Swiss team unfolds new angle on formation of Moon around 4.5 billion years ago
By Kiran N. Kumar
How did the Moon originate? A long-held belief among scientists is that a massive collision of barely-formed Earth with a Mars-sized planet named Theia, around 4.5 billion years ago, resulted in a vast spray of debris that eventually took the form of the Moon.
New evidence put forward by experts at ETH Zurich sheds light on the proof that the moon was formed after the violent collision. In their study just published in the journal, Science Advances, the research team showed that the Moon has noble gases of helium and neon found in the Earth’s mantle and rule out solar wind as the source of these gases.

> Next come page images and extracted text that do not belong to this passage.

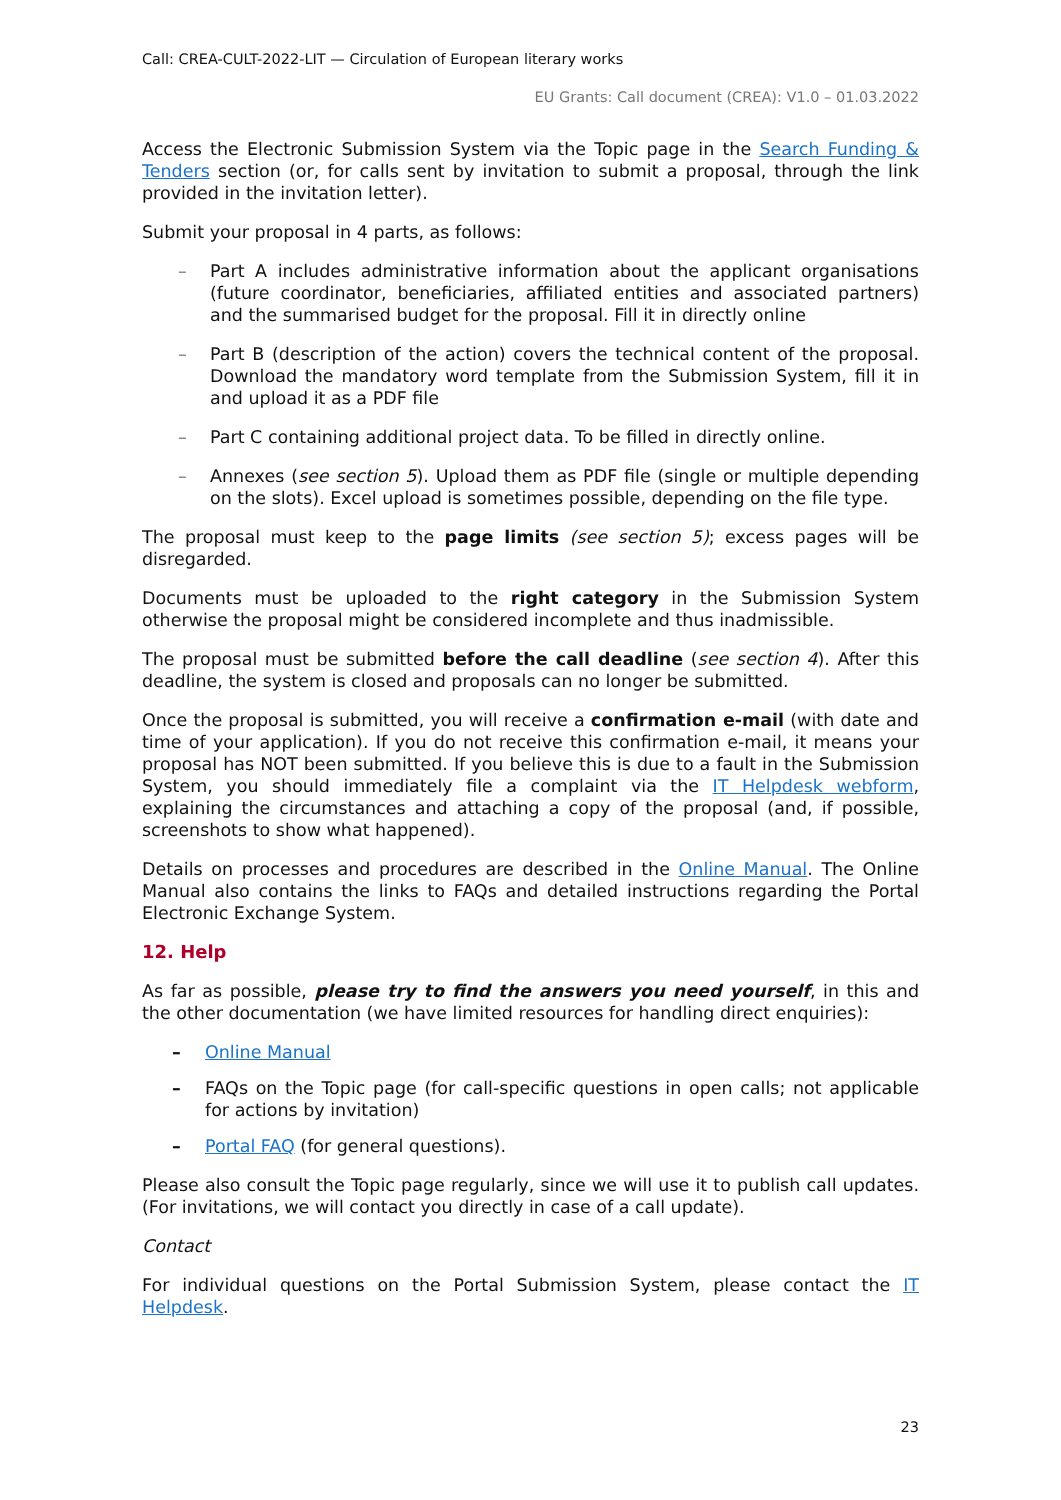Call: CREA-CULT-2022-LIT — Circulation of European literary works
EU Grants: Call document (CREA): V1.0 – 01.03.2022
Access the Electronic Submission System via the Topic page in the Search Funding & Tenders section (or, for calls sent by invitation to submit a proposal, through the link provided in the invitation letter).
Submit your proposal in 4 parts, as follows:
– Part A includes administrative information about the applicant organisations (future coordinator, beneficiaries, affiliated entities and associated partners) and the summarised budget for the proposal. Fill it in directly online
– Part B (description of the action) covers the technical content of the proposal. Download the mandatory word template from the Submission System, fill it in and upload it as a PDF file
– Part C containing additional project data. To be filled in directly online.
– Annexes (see section 5). Upload them as PDF file (single or multiple depending on the slots). Excel upload is sometimes possible, depending on the file type.
The proposal must keep to the page limits (see section 5); excess pages will be disregarded.
Documents must be uploaded to the right category in the Submission System otherwise the proposal might be considered incomplete and thus inadmissible.
The proposal must be submitted before the call deadline (see section 4). After this deadline, the system is closed and proposals can no longer be submitted.
Once the proposal is submitted, you will receive a confirmation e-mail (with date and time of your application). If you do not receive this confirmation e-mail, it means your proposal has NOT been submitted. If you believe this is due to a fault in the Submission System, you should immediately file a complaint via the IT Helpdesk webform, explaining the circumstances and attaching a copy of the proposal (and, if possible, screenshots to show what happened).
Details on processes and procedures are described in the Online Manual. The Online Manual also contains the links to FAQs and detailed instructions regarding the Portal Electronic Exchange System.
12. Help
As far as possible, please try to find the answers you need yourself, in this and the other documentation (we have limited resources for handling direct enquiries):
– Online Manual
– FAQs on the Topic page (for call-specific questions in open calls; not applicable for actions by invitation)
– Portal FAQ (for general questions).
Please also consult the Topic page regularly, since we will use it to publish call updates. (For invitations, we will contact you directly in case of a call update).
Contact
For individual questions on the Portal Submission System, please contact the IT Helpdesk.
23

Read: Caves on Moon found ideal for human settlements, mining next? (July 28, 2022)
This discovery is based on lunar meteorites, or lunaites, which are found on Earth, including Antarctica. They studied six fragments recovered from Antarctica, which are part of the same original meteoroid, and consist of a very specific kind of rock: unbrecciated – that is not a ‘fruitcake’ of multiple rock types, as many meteorites are.
The team found the isotope ratios of the neon were very similar to isotope ratios of neon inside the Earth that are likely undisturbed since the planet formed, 4.5 billion years ago. This similarity suggests that the gases came from Earth and ruled out the solar wind as the source, the researchers concluded.

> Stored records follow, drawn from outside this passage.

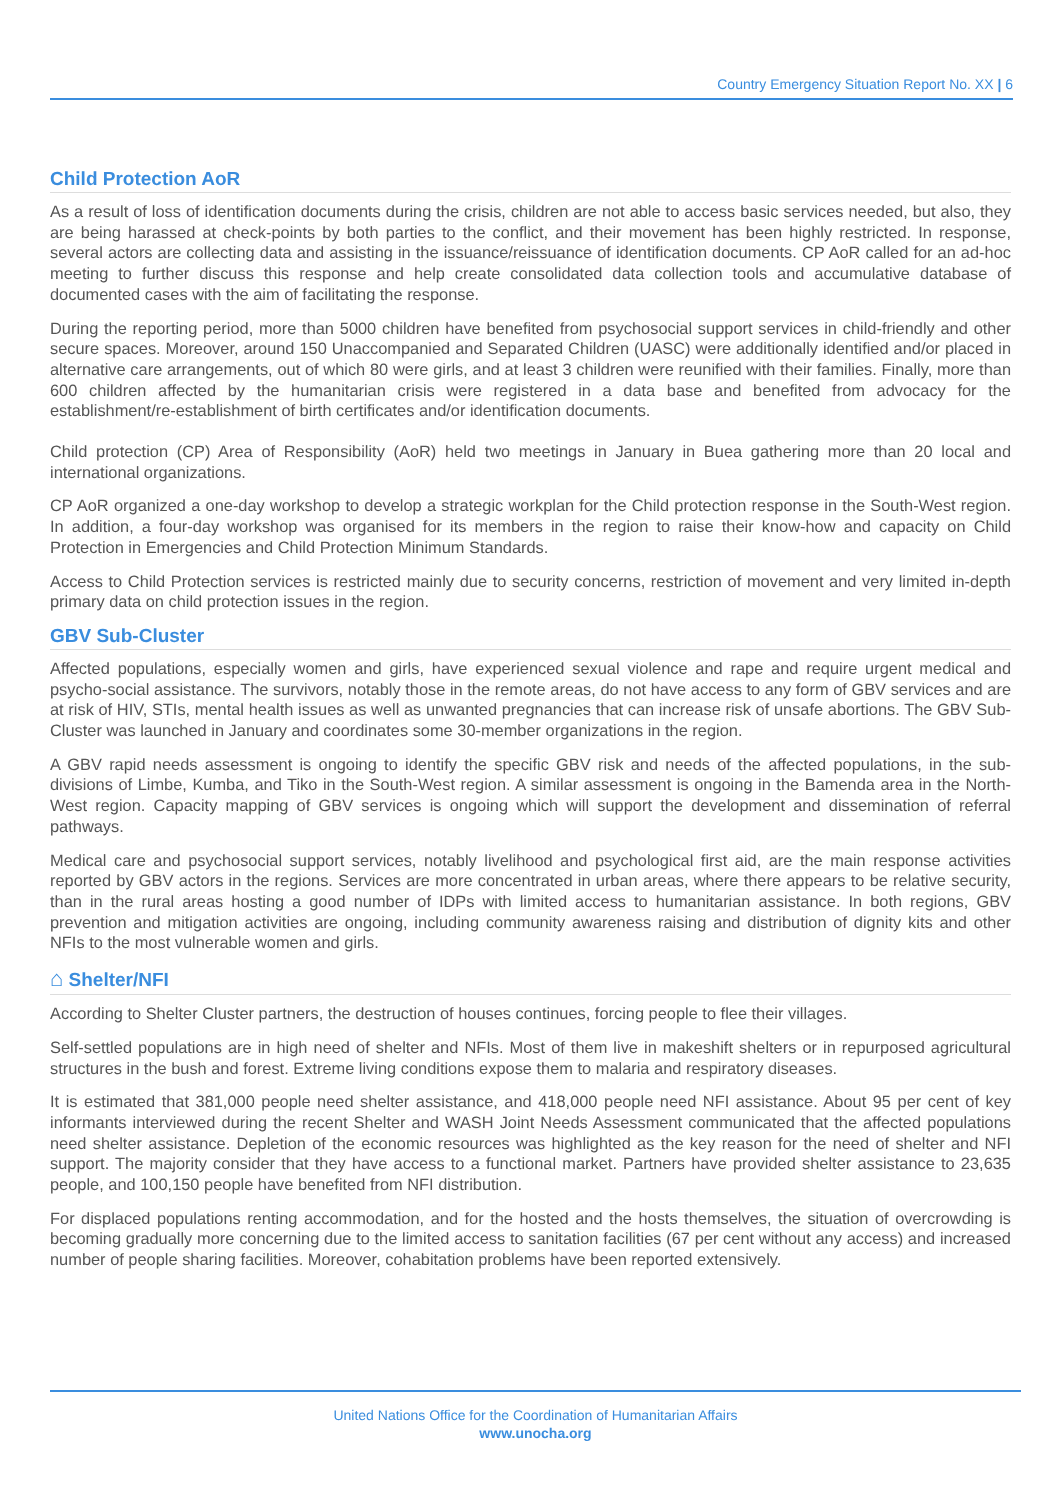Country Emergency Situation Report No. XX | 6
Child Protection AoR
As a result of loss of identification documents during the crisis, children are not able to access basic services needed, but also, they are being harassed at check-points by both parties to the conflict, and their movement has been highly restricted. In response, several actors are collecting data and assisting in the issuance/reissuance of identification documents. CP AoR called for an ad-hoc meeting to further discuss this response and help create consolidated data collection tools and accumulative database of documented cases with the aim of facilitating the response.
During the reporting period, more than 5000 children have benefited from psychosocial support services in child-friendly and other secure spaces. Moreover, around 150 Unaccompanied and Separated Children (UASC) were additionally identified and/or placed in alternative care arrangements, out of which 80 were girls, and at least 3 children were reunified with their families. Finally, more than 600 children affected by the humanitarian crisis were registered in a data base and benefited from advocacy for the establishment/re-establishment of birth certificates and/or identification documents.
Child protection (CP) Area of Responsibility (AoR) held two meetings in January in Buea gathering more than 20 local and international organizations.
CP AoR organized a one-day workshop to develop a strategic workplan for the Child protection response in the South-West region. In addition, a four-day workshop was organised for its members in the region to raise their know-how and capacity on Child Protection in Emergencies and Child Protection Minimum Standards.
Access to Child Protection services is restricted mainly due to security concerns, restriction of movement and very limited in-depth primary data on child protection issues in the region.
GBV Sub-Cluster
Affected populations, especially women and girls, have experienced sexual violence and rape and require urgent medical and psycho-social assistance. The survivors, notably those in the remote areas, do not have access to any form of GBV services and are at risk of HIV, STIs, mental health issues as well as unwanted pregnancies that can increase risk of unsafe abortions. The GBV Sub-Cluster was launched in January and coordinates some 30-member organizations in the region.
A GBV rapid needs assessment is ongoing to identify the specific GBV risk and needs of the affected populations, in the sub-divisions of Limbe, Kumba, and Tiko in the South-West region. A similar assessment is ongoing in the Bamenda area in the North-West region. Capacity mapping of GBV services is ongoing which will support the development and dissemination of referral pathways.
Medical care and psychosocial support services, notably livelihood and psychological first aid, are the main response activities reported by GBV actors in the regions. Services are more concentrated in urban areas, where there appears to be relative security, than in the rural areas hosting a good number of IDPs with limited access to humanitarian assistance. In both regions, GBV prevention and mitigation activities are ongoing, including community awareness raising and distribution of dignity kits and other NFIs to the most vulnerable women and girls.
⌂ Shelter/NFI
According to Shelter Cluster partners, the destruction of houses continues, forcing people to flee their villages.
Self-settled populations are in high need of shelter and NFIs. Most of them live in makeshift shelters or in repurposed agricultural structures in the bush and forest. Extreme living conditions expose them to malaria and respiratory diseases.
It is estimated that 381,000 people need shelter assistance, and 418,000 people need NFI assistance. About 95 per cent of key informants interviewed during the recent Shelter and WASH Joint Needs Assessment communicated that the affected populations need shelter assistance. Depletion of the economic resources was highlighted as the key reason for the need of shelter and NFI support. The majority consider that they have access to a functional market. Partners have provided shelter assistance to 23,635 people, and 100,150 people have benefited from NFI distribution.
For displaced populations renting accommodation, and for the hosted and the hosts themselves, the situation of overcrowding is becoming gradually more concerning due to the limited access to sanitation facilities (67 per cent without any access) and increased number of people sharing facilities. Moreover, cohabitation problems have been reported extensively.
United Nations Office for the Coordination of Humanitarian Affairs
www.unocha.org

The scientists found that isotopes of the noble gasses helium and neon trapped in lunar meteorites recovered from Antarctica were similar with a signature argon isotope concentration, they concluded that those gasses were inherited from Earth, when the two bodies were one.

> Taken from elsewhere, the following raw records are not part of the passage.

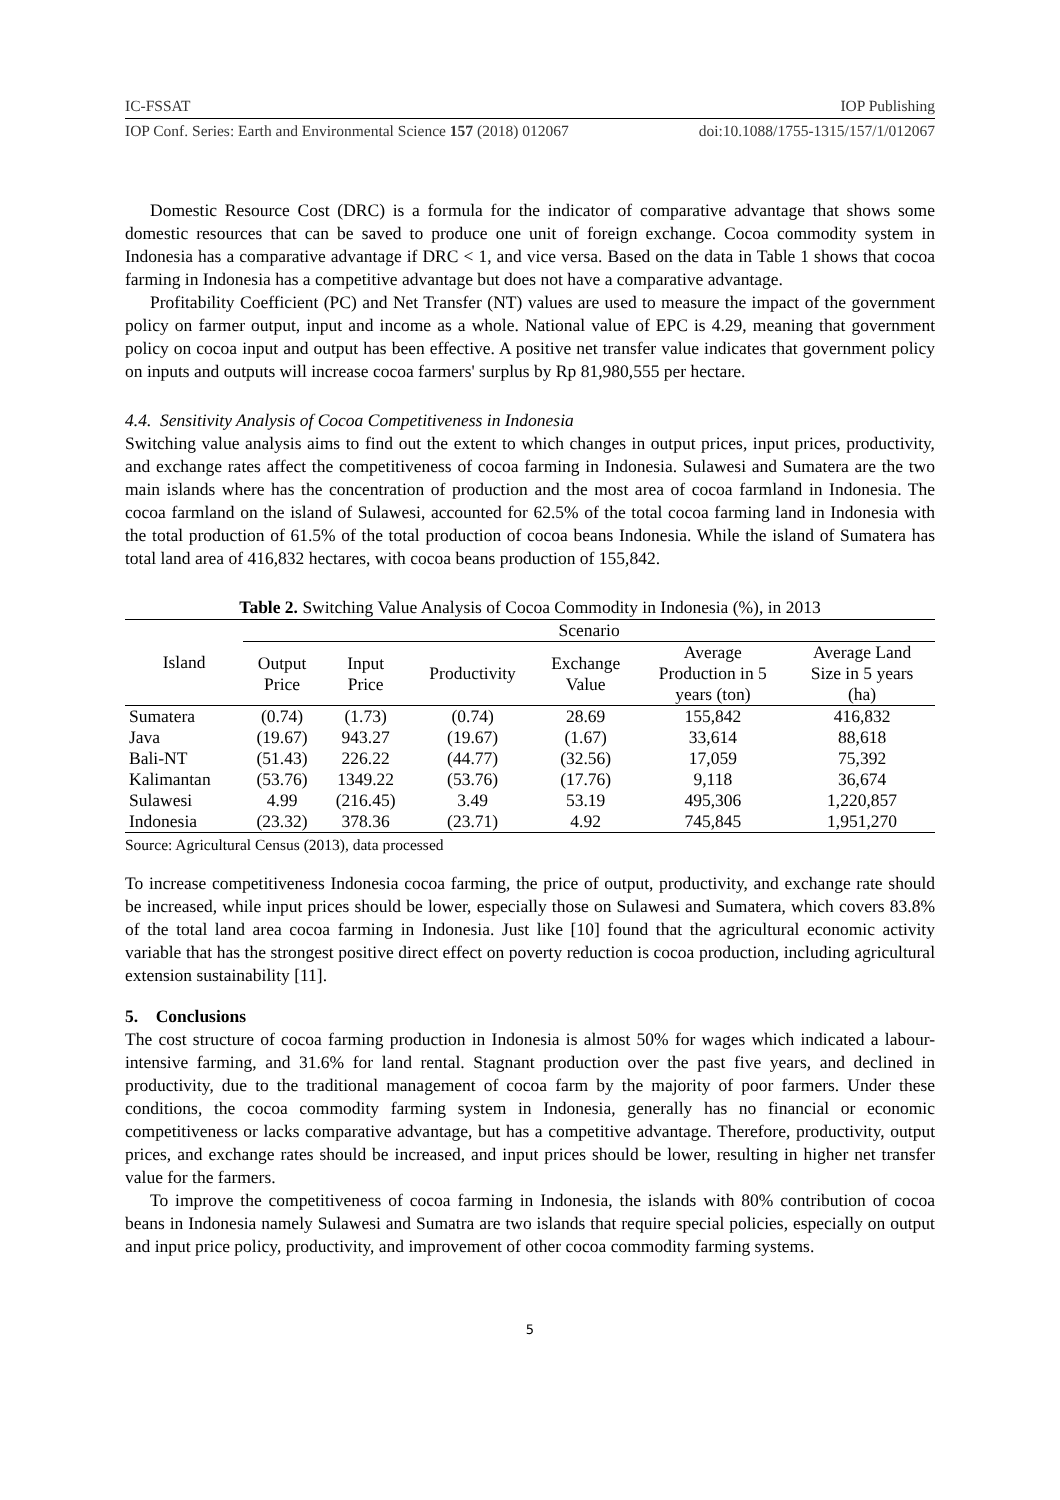IC-FSSAT IOP Publishing
IOP Conf. Series: Earth and Environmental Science 157 (2018) 012067 doi:10.1088/1755-1315/157/1/012067
Domestic Resource Cost (DRC) is a formula for the indicator of comparative advantage that shows some domestic resources that can be saved to produce one unit of foreign exchange. Cocoa commodity system in Indonesia has a comparative advantage if DRC < 1, and vice versa. Based on the data in Table 1 shows that cocoa farming in Indonesia has a competitive advantage but does not have a comparative advantage.
Profitability Coefficient (PC) and Net Transfer (NT) values are used to measure the impact of the government policy on farmer output, input and income as a whole. National value of EPC is 4.29, meaning that government policy on cocoa input and output has been effective. A positive net transfer value indicates that government policy on inputs and outputs will increase cocoa farmers' surplus by Rp 81,980,555 per hectare.
4.4. Sensitivity Analysis of Cocoa Competitiveness in Indonesia
Switching value analysis aims to find out the extent to which changes in output prices, input prices, productivity, and exchange rates affect the competitiveness of cocoa farming in Indonesia. Sulawesi and Sumatera are the two main islands where has the concentration of production and the most area of cocoa farmland in Indonesia. The cocoa farmland on the island of Sulawesi, accounted for 62.5% of the total cocoa farming land in Indonesia with the total production of 61.5% of the total production of cocoa beans Indonesia. While the island of Sumatera has total land area of 416,832 hectares, with cocoa beans production of 155,842.
Table 2. Switching Value Analysis of Cocoa Commodity in Indonesia (%), in 2013
| Island | Scenario | | | | | |
| --- | --- | --- | --- | --- | --- | --- |
| | Output Price | Input Price | Productivity | Exchange Value | Average Production in 5 years (ton) | Average Land Size in 5 years (ha) |
| Sumatera | (0.74) | (1.73) | (0.74) | 28.69 | 155,842 | 416,832 |
| Java | (19.67) | 943.27 | (19.67) | (1.67) | 33,614 | 88,618 |
| Bali-NT | (51.43) | 226.22 | (44.77) | (32.56) | 17,059 | 75,392 |
| Kalimantan | (53.76) | 1349.22 | (53.76) | (17.76) | 9,118 | 36,674 |
| Sulawesi | 4.99 | (216.45) | 3.49 | 53.19 | 495,306 | 1,220,857 |
| Indonesia | (23.32) | 378.36 | (23.71) | 4.92 | 745,845 | 1,951,270 |
Source: Agricultural Census (2013), data processed
To increase competitiveness Indonesia cocoa farming, the price of output, productivity, and exchange rate should be increased, while input prices should be lower, especially those on Sulawesi and Sumatera, which covers 83.8% of the total land area cocoa farming in Indonesia. Just like [10] found that the agricultural economic activity variable that has the strongest positive direct effect on poverty reduction is cocoa production, including agricultural extension sustainability [11].
5. Conclusions
The cost structure of cocoa farming production in Indonesia is almost 50% for wages which indicated a labour-intensive farming, and 31.6% for land rental. Stagnant production over the past five years, and declined in productivity, due to the traditional management of cocoa farm by the majority of poor farmers. Under these conditions, the cocoa commodity farming system in Indonesia, generally has no financial or economic competitiveness or lacks comparative advantage, but has a competitive advantage. Therefore, productivity, output prices, and exchange rates should be increased, and input prices should be lower, resulting in higher net transfer value for the farmers.
To improve the competitiveness of cocoa farming in Indonesia, the islands with 80% contribution of cocoa beans in Indonesia namely Sulawesi and Sumatra are two islands that require special policies, especially on output and input price policy, productivity, and improvement of other cocoa commodity farming systems.
5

In the absence of an atmosphere to protect, asteroids keep pelting the Moon’s surface. A high-energy impact might have ejected the meteorites from the middle layers of the lava to the vast plains known as the Lunar Mare and eventually the rock fragments made their way to Earth in the form of meteorites.
Many of these meteorite samples were taken from NASA’s collection picked up in the “cold desert” of Antarctica where they are easier to spot in the landscape.
The meteorites consist of basalt rock that formed when magma welled up from the interior of the Moon and cooled quickly. Additional basalt layers covered and protected them from cosmic rays, especially the solar wind. The cooling process resulted in the formation of lunar glass particles among the other minerals found in magma.
The team found the glass particles retain the chemical fingerprints (isotopic signatures) of the solar gases: helium and neon from the Moon’s interior and propose that the Moon inherited noble gases indigenous to the Earth.
Read: Moon rocks found in Antarctica include tiny amounts of gas that may have come from Earth (August 11, 2022)
When the team examined them in the Noble Gas Laboratory at ETH Zurich where a noble gas mass spectrometer (Tom Dooley) is available and in fact, the only instrument in the world capable of detecting such minimal concentrations of helium and neon, they were able to detect these noble gases in the grains.
“Finding solar gases, for the first time, in basaltic materials from the Moon that are unrelated to any exposure on the lunar surface was such an exciting result,” said cosmochemist Patrizia Will, formerly of ETH Zurich in Switzerland, now at Washington University in St. Louis.